Например, знаменитый Лев Ландау с гневом, сарказмом и невообразимым высокомерием изгонял со своих престижных семинаров по теоретической физике любого случайно обмолвившегося об этом недостойном и даже непристойном жанре.
— Что? Итальянская опера? Эта пошлость для малоимущих духом и мыслью! Еще скажите: оперетка! — взрывался великий ученый. Сам он, естественно, признавал только Монтеверди, Баха и Глюка. Моцарта, там. Наверное, думаю, и Малера. Да, думаю, что Малера тоже. Ну, может, Бартока еще. Сам-то я с Ландау знаком не был и никогда не посещал его семинаров. О всем, что там творилось, говорилось и магически провозглашалось, даже понаслышке не ведаю. Да и вообще, мало с кем из великих и знаменитых довелось мне повстречаться на своем бесцветном и убогом жизненном пути. Никем из харизматических личностей, увы, я не был рукоположен, так что и мои оценки как людей, так и происходящих окрест событий грешат волюнтаризмом и некритериальностью.
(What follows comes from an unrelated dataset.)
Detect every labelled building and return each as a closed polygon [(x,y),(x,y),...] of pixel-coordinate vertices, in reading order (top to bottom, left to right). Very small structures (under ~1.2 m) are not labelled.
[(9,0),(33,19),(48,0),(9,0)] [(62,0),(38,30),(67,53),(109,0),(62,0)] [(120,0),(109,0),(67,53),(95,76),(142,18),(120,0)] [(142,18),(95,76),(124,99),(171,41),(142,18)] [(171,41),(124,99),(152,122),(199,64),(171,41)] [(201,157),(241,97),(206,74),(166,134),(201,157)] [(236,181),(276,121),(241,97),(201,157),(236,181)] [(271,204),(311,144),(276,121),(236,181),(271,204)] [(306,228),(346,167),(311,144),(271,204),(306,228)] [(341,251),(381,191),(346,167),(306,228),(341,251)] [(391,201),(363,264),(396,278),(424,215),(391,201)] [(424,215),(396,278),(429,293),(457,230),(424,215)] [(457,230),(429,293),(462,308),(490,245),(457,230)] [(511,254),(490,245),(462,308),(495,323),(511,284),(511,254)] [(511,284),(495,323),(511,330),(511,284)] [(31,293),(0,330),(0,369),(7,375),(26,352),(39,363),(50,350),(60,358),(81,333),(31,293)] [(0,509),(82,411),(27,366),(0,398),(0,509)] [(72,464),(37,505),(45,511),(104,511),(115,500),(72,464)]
Даже, можно сказать, абсолютной фантазийностью. Но я все-таки скажу, хотя и попасть на упомянутый семинар у меня зане не было никаких шансов. Мне почему-то это представляется так, и, между прочим, абсолютно достоверно:
Да я, да я ради шутки, как вот такой вот кич… Как такая вот глупость… — поспешно отыскивает спасительное оправдание несчастный изгоняемый с уже почти окончательно загубленной научной репутацией.